Kindertagespflege durch Tageseltern

Zur Erfüllung der Rechtsansprüche von Eltern der unter 3-jährigen Kinder auf einen Betreuungsplatz ist in Baden-Württemberg der Ausbau der Kindertagespflege, also der Betreuung durch Tageseltern, erwünscht. Für die Organisation der Kindertagespflege sind die Stadt- und Landkreise sowie in Einzelfällen die zu örtlichen Trägern der Jugendhilfe bestimmten kreisangehörigen Gemeinden zuständig. Die Zuweisungen für die in der Tagespflege betreuten Kinder erhalten deshalb die Stadt- und Landkreise, die die Zuweisungen an die kreisangehörigen Gemeinden weiterleiten, soweit diese Träger der örtlichen Jugendhilfe sind. Jeder örtliche Träger der öffentlichen Jugendhilfe muss einen Anteil von mindestens 15 % des ihm zugewiesenen Betrags für die Beratung und fachliche Begleitung der Tagespflegeeltern einsetzen; gedacht ist dabei besonders an die Verbesserung des Personalschlüssels. Damit steht die Masse der Mittel für eine Reduzierung der Elternbeiträge zur Verfügung. Die Tagespflege soll dadurch auch für die Eltern an Attraktivität gewinnen, die sich bisher aus finanziellen Erwägungen nicht dafür entscheiden konnten. Für die Qualifizierung und Fortbildung der Tageseltern sind diese Mittel dagegen ausdrücklich nicht vorgesehen. Grundsätzlich ist noch anzumerken, dass die Träger der öffentlichen Jugendhilfe nur dann selbst die Organisation der Tagespflege sowie die Beratung und Betreuung wahrnehmen sollen, wenn diese Aufgaben nicht von freien Jugendhilfeträgern, wie zum Beispiel Tageselternvereinen, bereits wahrgenommen werden.

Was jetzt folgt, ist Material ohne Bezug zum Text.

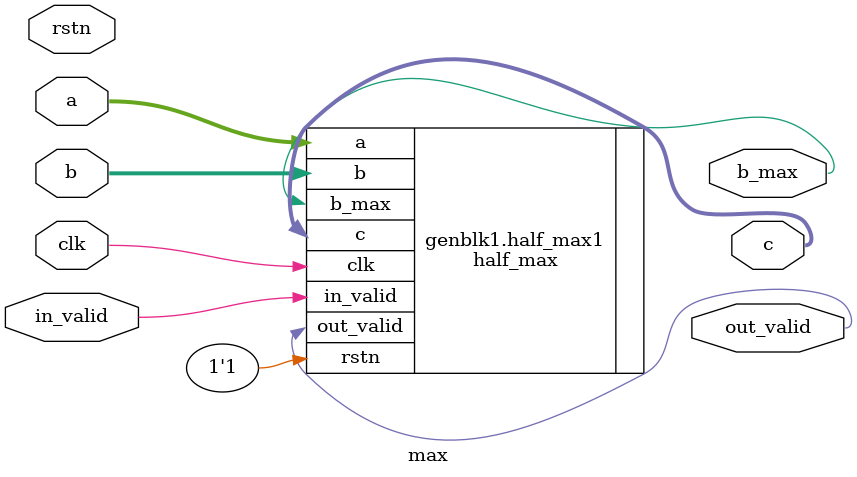
<source format=sv>
`timescale 1ns / 1ps


module max
#(parameter BITS = 16, PRECISION = "HALF")
(
input rstn,
input clk,
input in_valid,
input [BITS-1:0] a,
input [BITS-1:0] b,
output out_valid,
output b_max,
output reg [BITS-1:0] c
);

if (PRECISION == "HALF")
half_max half_max1
(
.rstn(1'b1),
.clk,
.in_valid,
.a(a),
.b(b),
.out_valid(out_valid),
.b_max(b_max),
.c(c)
);

if (PRECISION == "SINGLE")
single_max single_max1
(
.rstn(1'b1),
.clk,
.in_valid,
.a(a),
.b(b),
.out_valid(out_valid),
.b_max(b_max),
.c(c)
);
                  
endmodule
</source>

1 Orientierungsplan für Bildung und Erziehung für die baden-württembergischen Kindergärten vom Ministerium für Kultus, Jugend und Sport vom 15. März 2011

2 Gesetz über den Kommunalen Finanzausgleich (FAG) vom 1. Januar 2000, (GBl. S: 14)

3 § 24 SGB VIII (KJHG)

4 Gesetz zur Förderung von Kindern unter 3 Jahren in Tageseinrichtungen und in Kindertagespflege (Kinderförderungsgesetz – KiföG vom 10. Dezember 2008).